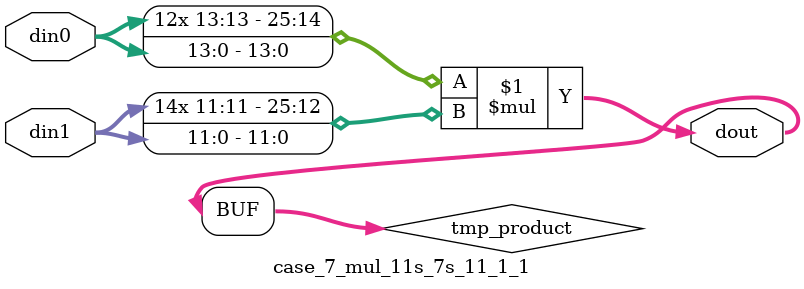
<source format=v>

`timescale 1 ns / 1 ps

 module case_7_mul_11s_7s_11_1_1(din0, din1, dout);
parameter ID = 1;
parameter NUM_STAGE = 0;
parameter din0_WIDTH = 14;
parameter din1_WIDTH = 12;
parameter dout_WIDTH = 26;

input [din0_WIDTH - 1 : 0] din0; 
input [din1_WIDTH - 1 : 0] din1; 
output [dout_WIDTH - 1 : 0] dout;

wire signed [dout_WIDTH - 1 : 0] tmp_product;



























assign tmp_product = $signed(din0) * $signed(din1);








assign dout = tmp_product;





















endmodule

</source>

Task to carry out — Word for word, set down every record, keeping the images out.

Answer space —
<source format=v>

`timescale 1 ns / 1 ps

 module case_7_mul_11s_7s_11_1_1(din0, din1, dout);
parameter ID = 1;
parameter NUM_STAGE = 0;
parameter din0_WIDTH = 14;
parameter din1_WIDTH = 12;
parameter dout_WIDTH = 26;

input [din0_WIDTH - 1 : 0] din0; 
input [din1_WIDTH - 1 : 0] din1; 
output [dout_WIDTH - 1 : 0] dout;

wire signed [dout_WIDTH - 1 : 0] tmp_product;



























assign tmp_product = $signed(din0) * $signed(din1);








assign dout = tmp_product;





















endmodule

</source>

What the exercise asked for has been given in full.